● **What to produce**
The response should contain all of the data below, reproduced exactly, and no pictures.
┌─ Dataset section
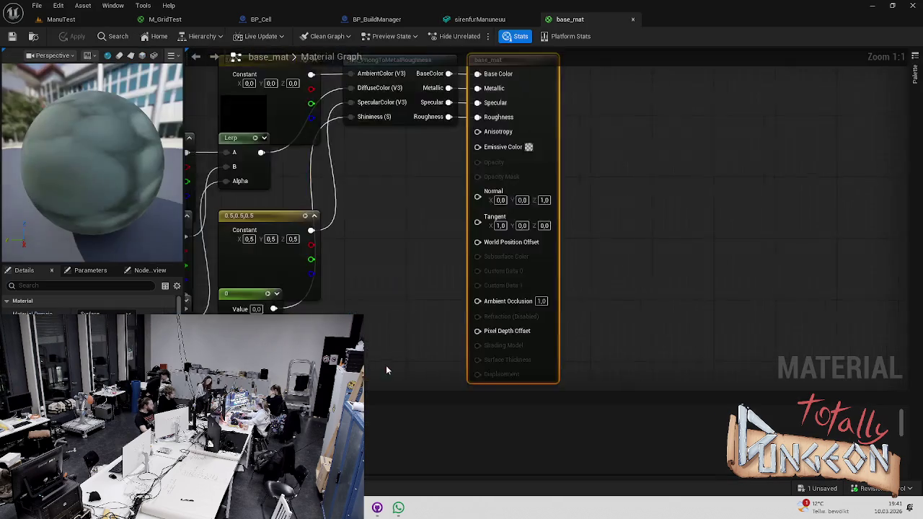
- Clear base_mat's graph and wire the WhatsApp texture's colour into Base Color
double_click(790, 119)
key(ctrl+a)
└─
● **Final answer**
- Clear base_mat's graph and wire the WhatsApp texture's colour into Base Color
double_click(790, 119)
key(ctrl+a)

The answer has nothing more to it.